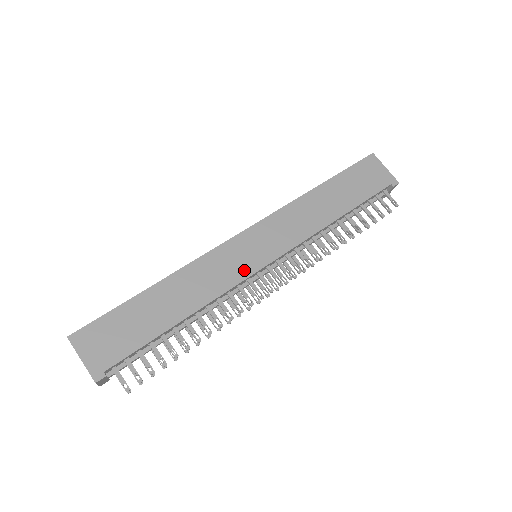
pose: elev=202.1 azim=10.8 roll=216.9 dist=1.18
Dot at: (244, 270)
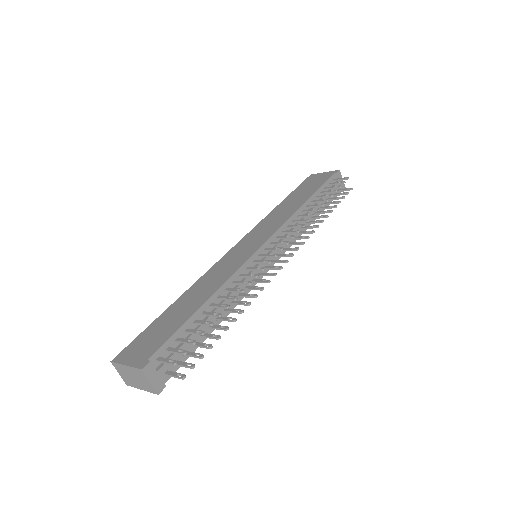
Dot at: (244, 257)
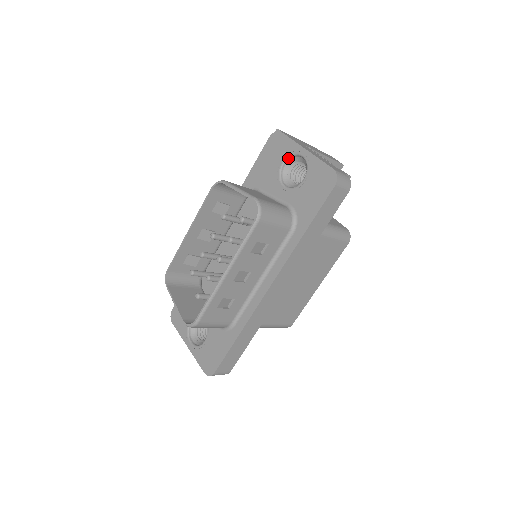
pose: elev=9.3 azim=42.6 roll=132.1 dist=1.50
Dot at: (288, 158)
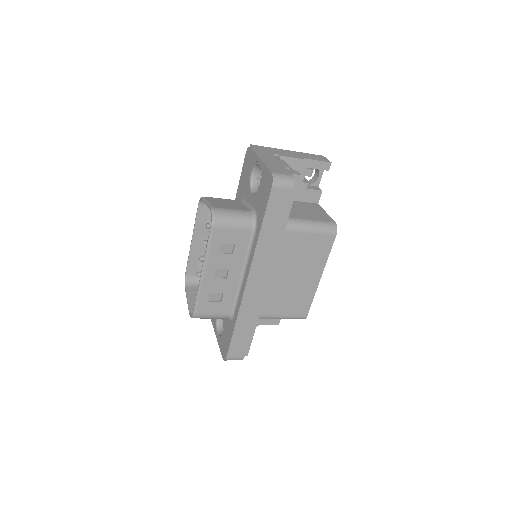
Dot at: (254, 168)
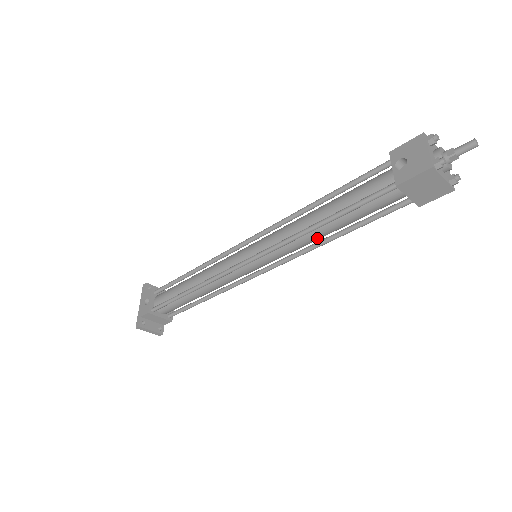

+--

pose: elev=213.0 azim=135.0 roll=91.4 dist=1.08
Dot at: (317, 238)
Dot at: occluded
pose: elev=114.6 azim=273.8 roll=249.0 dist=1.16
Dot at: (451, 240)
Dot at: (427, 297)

+--

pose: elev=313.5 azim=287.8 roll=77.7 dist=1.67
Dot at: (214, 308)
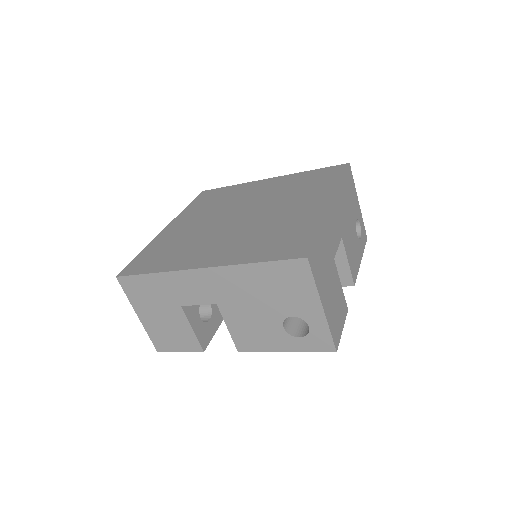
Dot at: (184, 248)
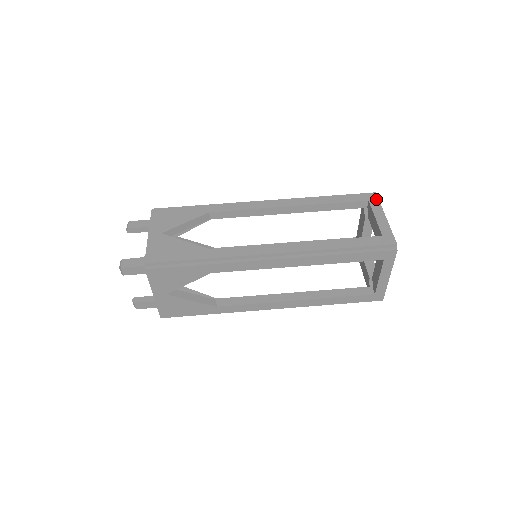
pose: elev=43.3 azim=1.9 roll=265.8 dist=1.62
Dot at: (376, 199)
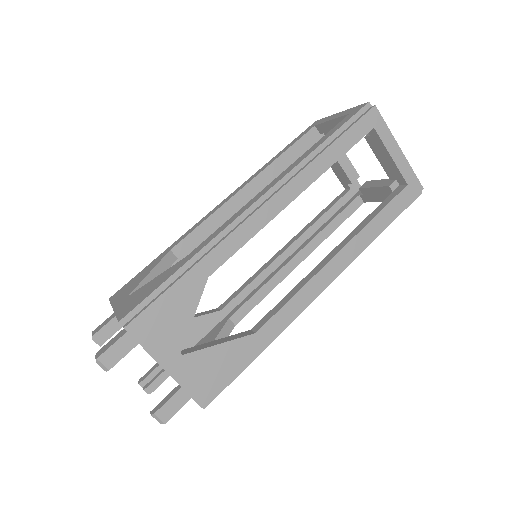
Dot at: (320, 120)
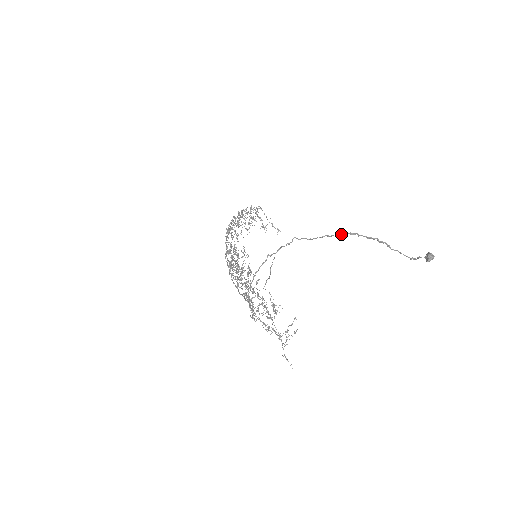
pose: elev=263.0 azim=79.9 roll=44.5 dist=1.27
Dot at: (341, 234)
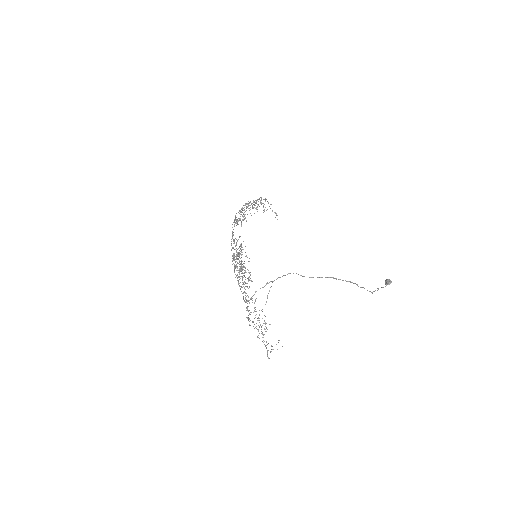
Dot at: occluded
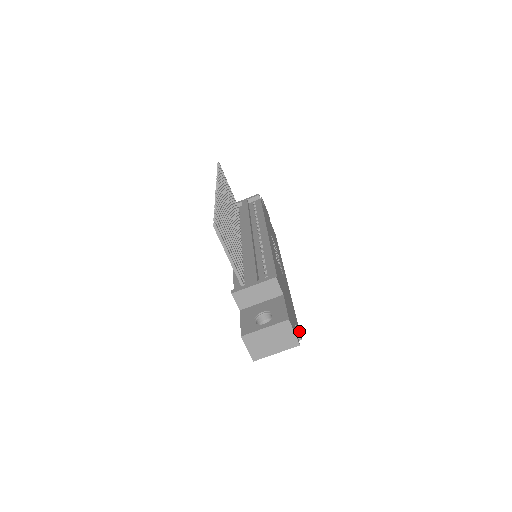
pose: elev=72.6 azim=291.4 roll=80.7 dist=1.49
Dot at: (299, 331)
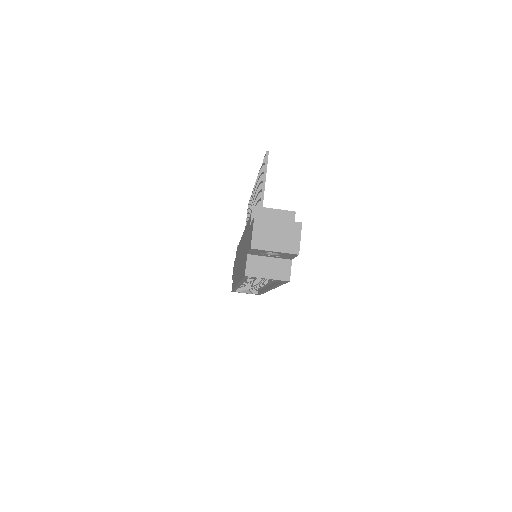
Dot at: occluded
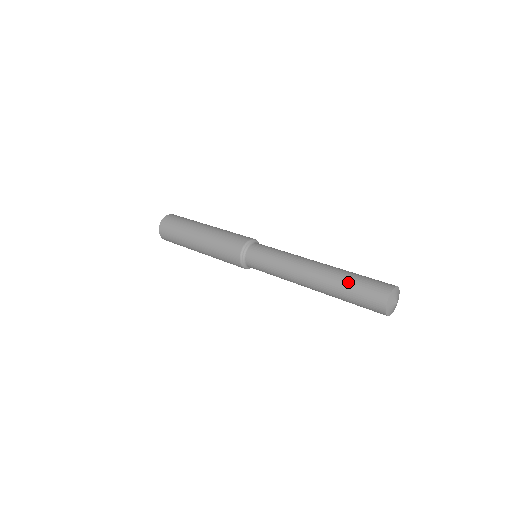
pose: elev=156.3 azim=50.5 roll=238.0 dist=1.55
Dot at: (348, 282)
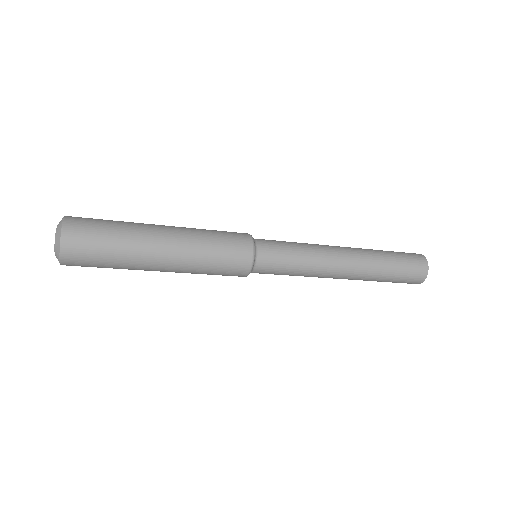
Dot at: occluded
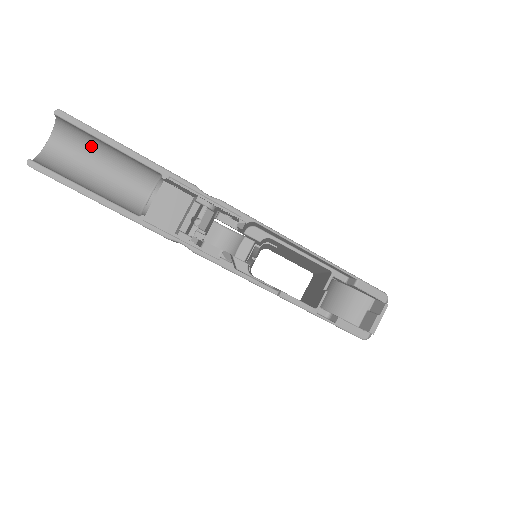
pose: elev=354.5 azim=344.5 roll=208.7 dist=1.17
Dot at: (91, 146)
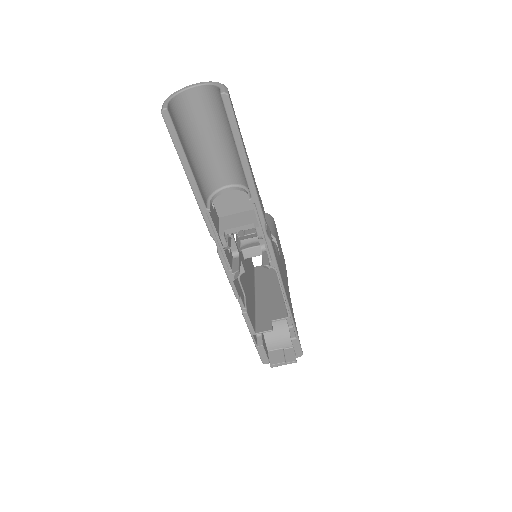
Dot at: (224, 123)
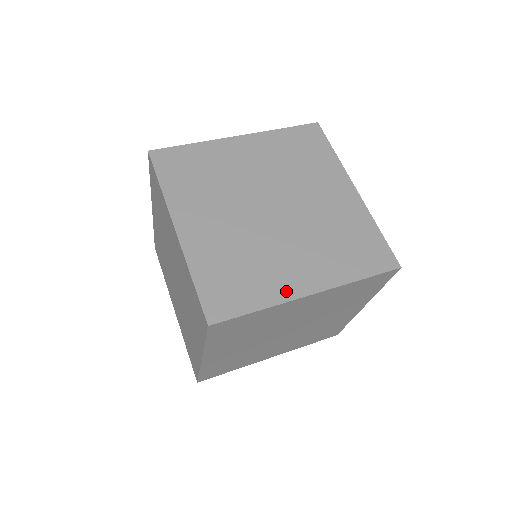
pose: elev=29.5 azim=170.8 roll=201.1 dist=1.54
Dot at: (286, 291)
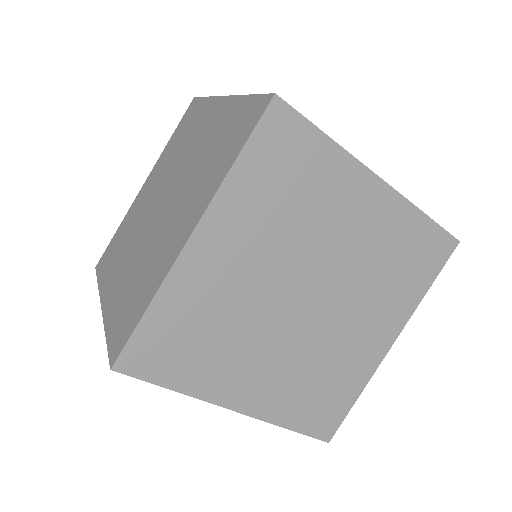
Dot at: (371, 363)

+--

## Set task:
Could you copy, word for word, the lines of the records above from the one containing "pose: elev=72.6 azim=291.4" through the one containing "Dot at: (371, 363)", both included, leaving out the pictures?

## Complete answer:
pose: elev=72.6 azim=291.4 roll=80.7 dist=1.49
Dot at: (299, 331)
Dot at: occluded
pose: elev=156.3 azim=50.5 roll=238.0 dist=1.55
Dot at: (348, 282)
Dot at: occluded
pose: elev=354.5 azim=344.5 roll=208.7 dist=1.17
Dot at: (91, 146)
Dot at: (224, 123)
pose: elev=29.5 azim=170.8 roll=201.1 dist=1.54
Dot at: (286, 291)
Dot at: (371, 363)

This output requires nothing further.